El Evangelio es un mensaje de redención universal, pero su doctrina sobre el cosmos la toma prestada del Antiguo Testamento. El funcionamiento de las criaturas depende del propio Creador, porque «es Dios quien, más allá de vuestra buena disposición, realiza en vosotros el querer y el actuar» (Fil 2,13); de esta forma, lo que hace el hombre, lo hace a partir de lo preexistente en Dios[1]. Los primeros escritores cristianos, con estos mimbres, no podían elaborar una ciencia de la Naturaleza a partir de esta devaluación de las cosas secundarias.

Cuando, al comienzo del siglo XII, aparece un renacimiento de los estudios sobre la Naturaleza, partiendo de un contacto más estrecho con la Creación, los teólogos sienten esta deficiencia. Podemos decir que el descubrimiento de la Naturaleza es la nueva actitud de los hombres de este siglo[2], muchos de los cuales se concentraron en la Escuela de Chartres, donde los monjes estudiaban tanto las ciencias naturales como la teología. Fue allí donde se intentó conciliar el relato de la Creación en seis días con la inmediatez, que parece ser una de las leyes de la Naturaleza: a Dios le corresponde la actividad del Creador, el don del ser, mientras que el trabajo de la Naturaleza consiste en completar la tarea de la Creación, porque en las cosas secundarias persiste algo del poder divino.

El primer relato de la Creación empezó a fijar las miradas de los teólogos de la época, no por sus características literarias, ni por la magnificencia del poder divino que describe y desborda el texto, sino por su relación con las cosas que veían. En este siglo, se fijan en lo que les rodea, más que en siglos anteriores, y pretenden comprender el significado de esas cosas y de esos seres tan sugerentes. Y, en este contexto de cambio de mirada, surge la necesidad de comprender el mundo desde la Sagrada Escritura; y es este relato motivo de trabajo por parte de muchos de nuestros teólogos medievales.

Guillermo de Conques vincula la doctrina agustiniana de las razones secundarias con la persistencia de su significado histórico. Este chartriano toma la teoría del obispo de Hipona para conciliar sus propias ideas con la creación simultánea de todos los seres vivos planteada por Agustín; sin embargo, pone su definición de la Naturaleza como requisito previo para una visión científica del mundo.
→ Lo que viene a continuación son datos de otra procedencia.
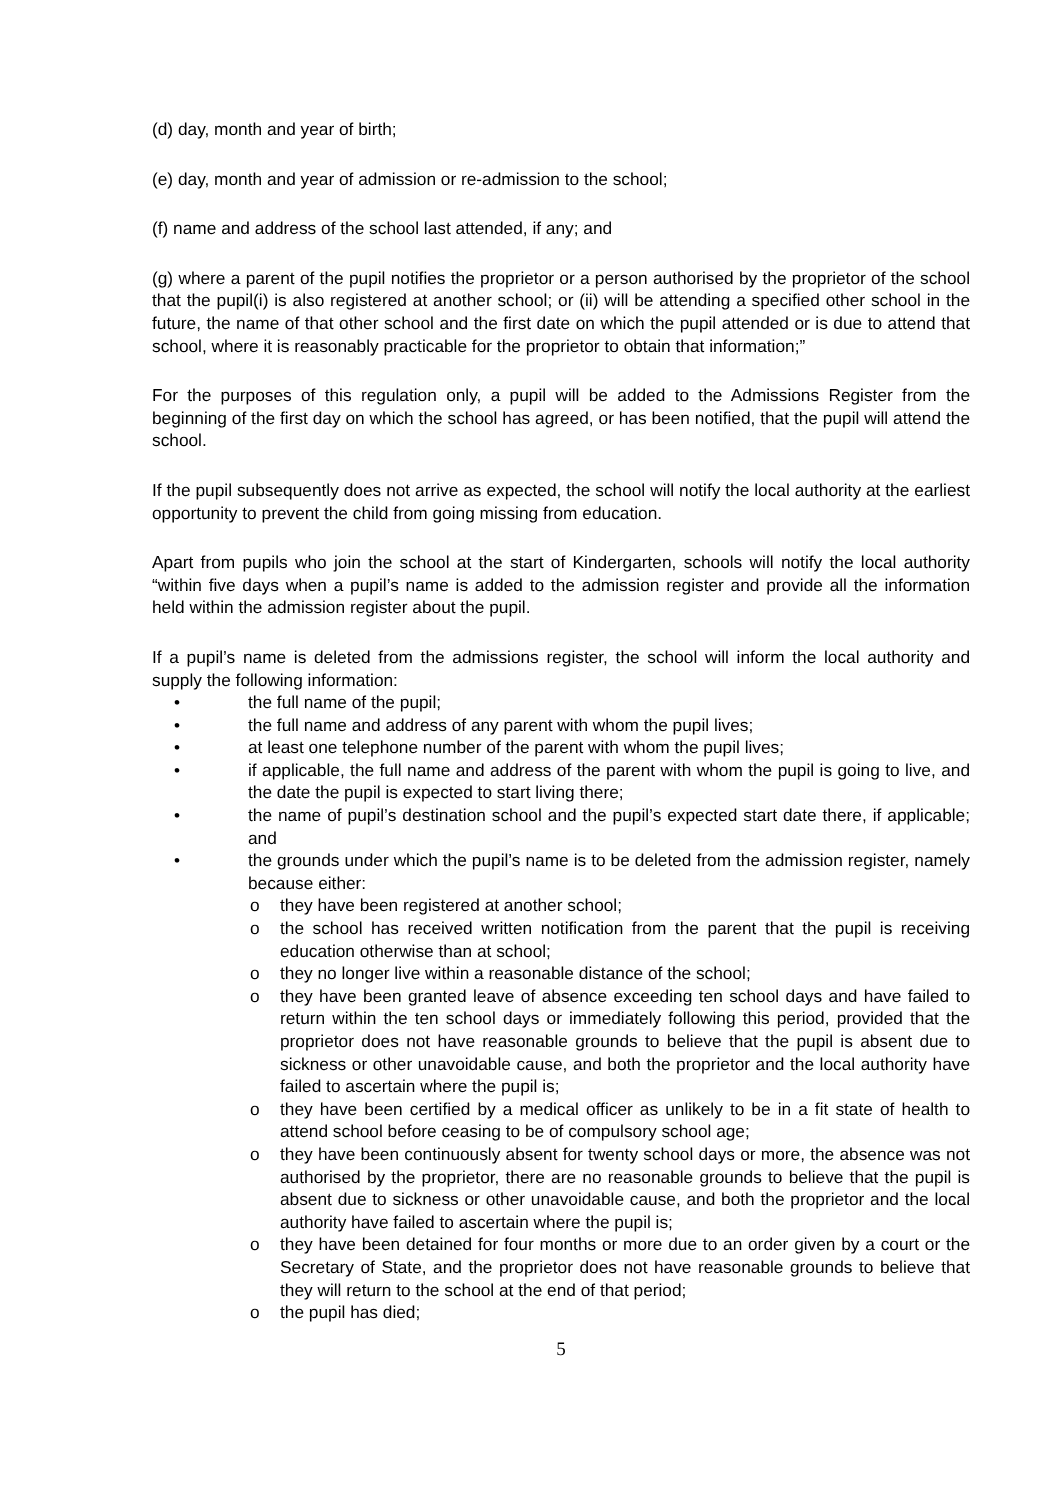(d) day, month and year of birth;
(e) day, month and year of admission or re-admission to the school;
(f) name and address of the school last attended, if any; and
(g) where a parent of the pupil notifies the proprietor or a person authorised by the proprietor of the school that the pupil(i) is also registered at another school; or (ii) will be attending a specified other school in the future, the name of that other school and the first date on which the pupil attended or is due to attend that school, where it is reasonably practicable for the proprietor to obtain that information;”
For the purposes of this regulation only, a pupil will be added to the Admissions Register from the beginning of the first day on which the school has agreed, or has been notified, that the pupil will attend the school.
If the pupil subsequently does not arrive as expected, the school will notify the local authority at the earliest opportunity to prevent the child from going missing from education.
Apart from pupils who join the school at the start of Kindergarten, schools will notify the local authority “within five days when a pupil’s name is added to the admission register and provide all the information held within the admission register about the pupil.
If a pupil’s name is deleted from the admissions register, the school will inform the local authority and supply the following information:
• the full name of the pupil;
• the full name and address of any parent with whom the pupil lives;
• at least one telephone number of the parent with whom the pupil lives;
• if applicable, the full name and address of the parent with whom the pupil is going to live, and the date the pupil is expected to start living there;
• the name of pupil’s destination school and the pupil’s expected start date there, if applicable; and
• the grounds under which the pupil’s name is to be deleted from the admission register, namely because either:
o they have been registered at another school;
o the school has received written notification from the parent that the pupil is receiving education otherwise than at school;
o they no longer live within a reasonable distance of the school;
o they have been granted leave of absence exceeding ten school days and have failed to return within the ten school days or immediately following this period, provided that the proprietor does not have reasonable grounds to believe that the pupil is absent due to sickness or other unavoidable cause, and both the proprietor and the local authority have failed to ascertain where the pupil is;
o they have been certified by a medical officer as unlikely to be in a fit state of health to attend school before ceasing to be of compulsory school age;
o they have been continuously absent for twenty school days or more, the absence was not authorised by the proprietor, there are no reasonable grounds to believe that the pupil is absent due to sickness or other unavoidable cause, and both the proprietor and the local authority have failed to ascertain where the pupil is;
o they have been detained for four months or more due to an order given by a court or the Secretary of State, and the proprietor does not have reasonable grounds to believe that they will return to the school at the end of that period;
o the pupil has died;
5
La Naturaleza ya no es una epifanía divina, sino una fuerza que preside el devenir de las cosas y, por eso, adquiere un valor autónomo. Su compañero Teodorico va más allá, al afirmar que el Creador se limita a extraer de la nada los cuatro elementos y el resto del ordenamiento cósmico depende de sí mismo. Con esta concepción estamos fuera de los límites bíblicos y tenemos que buscar las fuentes de estas hipótesis en autores no cristianos como Platón, Cicerón, Virgilio o Macrobio.

Ciertamente, estas teorías dejaban la finalización del trabajo creador a las causas secundarias y parecen disminuir el poder infinito de Dios y, por eso, fueron consideradas como heréticas y acusadas de maniqueísmo. Entre los opositores a estas teorías, el más conocido es Guillermo de San Teodorico que, en su carta a san Bernardo, acusa a Guillermo de Conques de sabelianismo, después de presentarlo como materialista, porque había reducido a Dios a un mero accesorio. Atribuir habilidades creativas a la Naturaleza equivale a hacer inmanente la acción divina y, por eso, sus tesis fueron condenadas.

Es evidente que esta manera de pensar en un lugar tan cercano a Saint-Denis tuvo que influir en el renacimiento de una nueva arquitectura que buscaba meter a Dios dentro del templo, hacer que los presentes conectaran directamente con la Naturaleza y con las cosas creadas, como una introducción a lo que se realizaba en el interior del espacio celebrativo. No podemos demostrar este influjo, pero resultan elocuentes las consecuencias.


[1] T. Gregory, “L’idea della natura nella Scuela di Chartres”, Giornale critico della filosofia italiana, 31 (1952), 433-442.

[2] M. D. Chenu, “Naturalisme et théologie au XII siècle”, Recherche de science religieuse, 37 (1950), 5-21.